The report highlights how factory farming creates ideal conditions for the spread of avian flu, a single case of which requires the extermination of the entire flock at the affected facility, under federal regulations.
"These impacts cannot be understated," FWW stressed. "Today's average factory egg farm confines over 800,000 birds, with some operations confining several million. This magnifies the scale of animal suffering and death, as well as the enormous environmental and safety burden of disposing of a million or more infected bird carcasses."
Citing U.S. Department of Agriculture (USDA) figures, The Guardian reported Tuesday that more than 54 million birds have been affected in the past three months alone.
Egg producers know precisely how the supply-and-demand implications of these outbreaks and subsequent culls can boost their bottom lines. Meanwhile, they play a dangerous game as epidemiologists widely view a potential avian flu mutation that can be transmitted from birds to humans as the next major pandemic threat—one that's exacerbated by the Trump administration's withdrawal from the World Health Organization and cuts to federal agencies focused on averting the next pandemic.
"We cannot afford to place our food system in the hands of a few corporations that put corporate profit above all else."
So far, 70 avian flu cases—one of them fatal—have been reported in the United States, according to the U.S. Centers for Disease Control and Prevention. However, under Trump, the CDC has stopped publishing regular reports on its avian flu response plans and activities. The USDA, meanwhile, said it "accidentally" terminated staffers working on avian flu response during the firing flurry under Elon Musk's Department of Government Efficiency. The agency is scrambling to reverse the move.
"We cannot afford to place our food system in the hands of a few corporations that put corporate profit above all else," the FWW report argues. "Nor can we allow the factory farm system to continue polluting our environment and serving as the breeding ground for the next human pandemic."

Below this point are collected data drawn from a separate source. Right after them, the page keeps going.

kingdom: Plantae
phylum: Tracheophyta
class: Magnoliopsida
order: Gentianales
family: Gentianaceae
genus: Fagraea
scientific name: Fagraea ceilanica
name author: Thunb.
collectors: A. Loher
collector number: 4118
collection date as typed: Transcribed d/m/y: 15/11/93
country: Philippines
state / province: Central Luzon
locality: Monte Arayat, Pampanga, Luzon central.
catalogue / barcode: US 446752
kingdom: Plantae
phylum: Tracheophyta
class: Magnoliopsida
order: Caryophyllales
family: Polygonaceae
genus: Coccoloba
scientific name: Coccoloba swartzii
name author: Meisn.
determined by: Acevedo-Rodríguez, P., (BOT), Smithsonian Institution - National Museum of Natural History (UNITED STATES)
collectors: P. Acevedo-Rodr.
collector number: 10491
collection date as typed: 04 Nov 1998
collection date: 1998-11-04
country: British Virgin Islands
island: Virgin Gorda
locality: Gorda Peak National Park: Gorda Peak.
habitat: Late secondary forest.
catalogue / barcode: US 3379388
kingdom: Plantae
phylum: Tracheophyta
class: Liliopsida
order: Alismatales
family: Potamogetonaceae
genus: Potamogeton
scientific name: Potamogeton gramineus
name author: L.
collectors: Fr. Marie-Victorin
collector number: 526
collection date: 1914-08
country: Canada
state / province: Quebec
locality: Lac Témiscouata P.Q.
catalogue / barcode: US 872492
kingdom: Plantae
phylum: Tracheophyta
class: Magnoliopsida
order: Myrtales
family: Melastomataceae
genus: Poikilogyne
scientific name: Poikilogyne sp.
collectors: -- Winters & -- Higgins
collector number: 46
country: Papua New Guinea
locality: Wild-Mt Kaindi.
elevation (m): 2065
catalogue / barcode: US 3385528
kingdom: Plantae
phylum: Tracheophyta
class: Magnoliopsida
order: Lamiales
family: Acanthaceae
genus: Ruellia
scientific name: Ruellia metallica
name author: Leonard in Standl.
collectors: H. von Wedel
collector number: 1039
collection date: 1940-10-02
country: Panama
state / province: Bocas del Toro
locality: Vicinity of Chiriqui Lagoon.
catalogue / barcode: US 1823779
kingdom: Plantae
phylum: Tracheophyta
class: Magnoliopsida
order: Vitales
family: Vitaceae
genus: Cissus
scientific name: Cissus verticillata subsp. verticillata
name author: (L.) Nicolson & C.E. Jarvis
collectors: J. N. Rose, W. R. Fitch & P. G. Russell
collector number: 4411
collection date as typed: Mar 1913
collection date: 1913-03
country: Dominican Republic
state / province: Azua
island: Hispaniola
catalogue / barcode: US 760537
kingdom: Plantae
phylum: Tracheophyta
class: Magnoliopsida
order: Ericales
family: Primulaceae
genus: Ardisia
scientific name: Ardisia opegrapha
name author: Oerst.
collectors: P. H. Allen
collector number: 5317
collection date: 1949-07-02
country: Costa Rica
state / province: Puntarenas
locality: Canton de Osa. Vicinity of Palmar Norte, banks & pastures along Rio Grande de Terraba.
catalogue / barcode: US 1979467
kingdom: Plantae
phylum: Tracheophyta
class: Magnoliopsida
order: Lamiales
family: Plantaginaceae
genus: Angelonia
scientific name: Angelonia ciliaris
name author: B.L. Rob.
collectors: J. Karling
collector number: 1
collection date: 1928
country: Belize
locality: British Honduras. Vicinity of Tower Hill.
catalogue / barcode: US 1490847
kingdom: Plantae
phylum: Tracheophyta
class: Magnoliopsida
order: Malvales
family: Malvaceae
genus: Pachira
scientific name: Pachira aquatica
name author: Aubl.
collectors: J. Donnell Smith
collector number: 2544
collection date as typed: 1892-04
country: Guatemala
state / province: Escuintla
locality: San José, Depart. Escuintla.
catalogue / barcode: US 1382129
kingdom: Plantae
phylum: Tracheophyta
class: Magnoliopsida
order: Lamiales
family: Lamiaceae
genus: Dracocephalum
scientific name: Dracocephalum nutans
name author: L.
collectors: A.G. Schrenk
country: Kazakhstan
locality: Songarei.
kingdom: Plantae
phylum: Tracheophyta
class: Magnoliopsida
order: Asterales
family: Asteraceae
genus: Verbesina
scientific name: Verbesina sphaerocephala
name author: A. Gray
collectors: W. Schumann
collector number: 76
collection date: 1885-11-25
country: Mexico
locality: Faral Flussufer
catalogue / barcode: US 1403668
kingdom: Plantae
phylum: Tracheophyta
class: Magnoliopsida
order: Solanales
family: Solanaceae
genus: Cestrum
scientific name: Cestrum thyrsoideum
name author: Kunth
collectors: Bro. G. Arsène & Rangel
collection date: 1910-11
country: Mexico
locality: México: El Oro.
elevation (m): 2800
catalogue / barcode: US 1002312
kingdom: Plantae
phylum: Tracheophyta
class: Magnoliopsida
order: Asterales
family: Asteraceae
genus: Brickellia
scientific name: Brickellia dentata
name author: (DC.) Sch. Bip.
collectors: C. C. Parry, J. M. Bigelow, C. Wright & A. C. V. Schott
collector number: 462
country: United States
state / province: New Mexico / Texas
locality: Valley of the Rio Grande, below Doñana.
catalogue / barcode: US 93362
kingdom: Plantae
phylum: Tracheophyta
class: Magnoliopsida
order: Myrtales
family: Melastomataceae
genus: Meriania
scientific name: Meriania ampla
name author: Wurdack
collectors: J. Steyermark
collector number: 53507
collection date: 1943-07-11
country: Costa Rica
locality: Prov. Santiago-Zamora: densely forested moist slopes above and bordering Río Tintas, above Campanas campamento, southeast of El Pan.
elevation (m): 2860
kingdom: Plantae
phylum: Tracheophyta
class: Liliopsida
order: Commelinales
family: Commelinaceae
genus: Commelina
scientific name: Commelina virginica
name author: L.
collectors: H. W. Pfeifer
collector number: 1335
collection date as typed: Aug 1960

"We need to enforce our nation's antitrust laws to go after corporate price fixing and collusion," the publication adds. "We also need a national ban on new and expanding factory farms, while transitioning to smaller, regional food systems that are more resilient to disruptions."
That is highly unlikely under Trump, whose policies—from taxation to regulation and beyond—have overwhelmingly favored the ultrawealthy and corporations over working Americans. Meanwhile, one of the president's signature campaign promises, to lower food prices "on day one," has evaporated amid ever-rising consumer costs.
According to the USDA's latest Food Price Outlook, overall food prices are projected to rise 3.4% in 2025. Eggs, however, are forecast to soar a staggering 41.1% this year—and possibly by as much as 74.9%.
"If President Trump has any interest in fulfilling his campaign pledge to lower food prices," Starbuck stressed, "he must begin by taking on the food monopolies exploiting pandemic threat for profit."